─── Input records ───
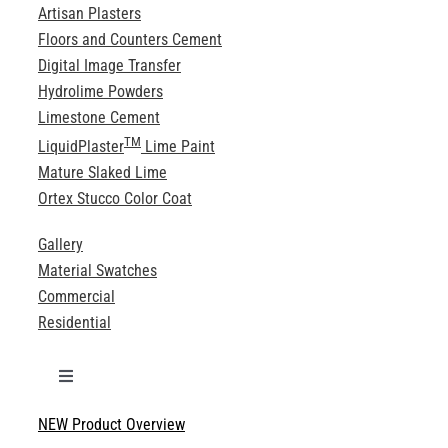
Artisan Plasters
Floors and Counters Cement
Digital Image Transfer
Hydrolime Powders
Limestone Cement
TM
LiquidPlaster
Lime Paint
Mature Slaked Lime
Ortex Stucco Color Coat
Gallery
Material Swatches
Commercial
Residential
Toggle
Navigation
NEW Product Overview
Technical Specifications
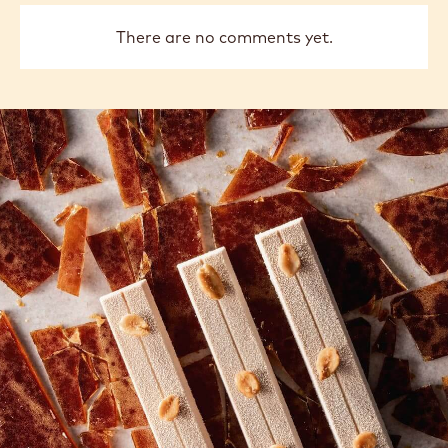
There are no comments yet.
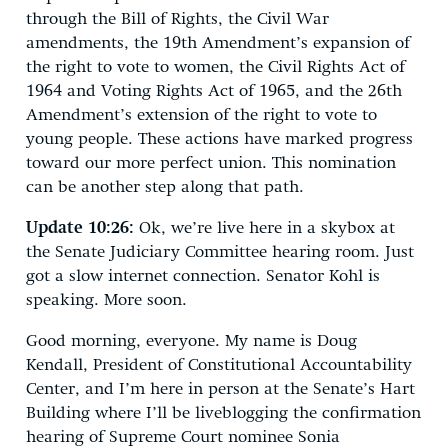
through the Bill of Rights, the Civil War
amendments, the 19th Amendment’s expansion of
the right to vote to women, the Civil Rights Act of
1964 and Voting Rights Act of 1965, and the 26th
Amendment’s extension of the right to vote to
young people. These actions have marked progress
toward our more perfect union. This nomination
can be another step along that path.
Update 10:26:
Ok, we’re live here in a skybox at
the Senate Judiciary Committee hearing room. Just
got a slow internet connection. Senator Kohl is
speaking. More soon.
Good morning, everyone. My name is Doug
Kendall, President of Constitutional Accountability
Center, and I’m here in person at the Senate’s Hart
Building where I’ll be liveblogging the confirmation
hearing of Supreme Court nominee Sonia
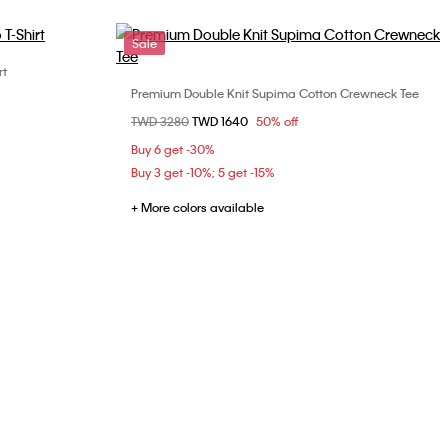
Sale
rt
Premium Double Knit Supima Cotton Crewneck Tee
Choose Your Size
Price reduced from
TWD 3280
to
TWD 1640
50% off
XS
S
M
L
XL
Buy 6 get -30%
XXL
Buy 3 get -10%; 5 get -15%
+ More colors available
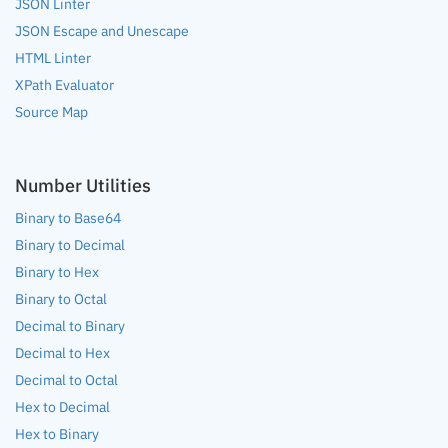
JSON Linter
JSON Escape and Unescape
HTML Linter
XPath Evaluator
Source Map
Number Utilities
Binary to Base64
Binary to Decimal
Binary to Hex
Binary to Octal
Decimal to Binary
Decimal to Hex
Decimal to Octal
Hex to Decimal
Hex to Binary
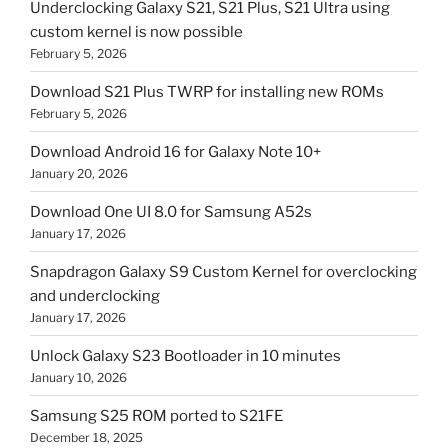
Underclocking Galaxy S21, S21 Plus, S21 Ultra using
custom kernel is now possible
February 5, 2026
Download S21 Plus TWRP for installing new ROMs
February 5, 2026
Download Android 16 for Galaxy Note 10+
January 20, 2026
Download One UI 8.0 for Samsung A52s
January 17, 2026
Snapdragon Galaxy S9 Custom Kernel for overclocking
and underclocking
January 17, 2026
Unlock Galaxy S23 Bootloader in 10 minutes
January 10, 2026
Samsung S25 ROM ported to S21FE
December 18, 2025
───
Of all the entries above, output exactly the lines between the one holding "the right to vote to women, the" and the one holding "Building where I’ll", inclusive.

- Exercise response
the right to vote to women, the Civil Rights Act of
1964 and Voting Rights Act of 1965, and the 26th
Amendment’s extension of the right to vote to
young people. These actions have marked progress
toward our more perfect union. This nomination
can be another step along that path.
Update 10:26:
Ok, we’re live here in a skybox at
the Senate Judiciary Committee hearing room. Just
got a slow internet connection. Senator Kohl is
speaking. More soon.
Good morning, everyone. My name is Doug
Kendall, President of Constitutional Accountability
Center, and I’m here in person at the Senate’s Hart
Building where I’ll be liveblogging the confirmation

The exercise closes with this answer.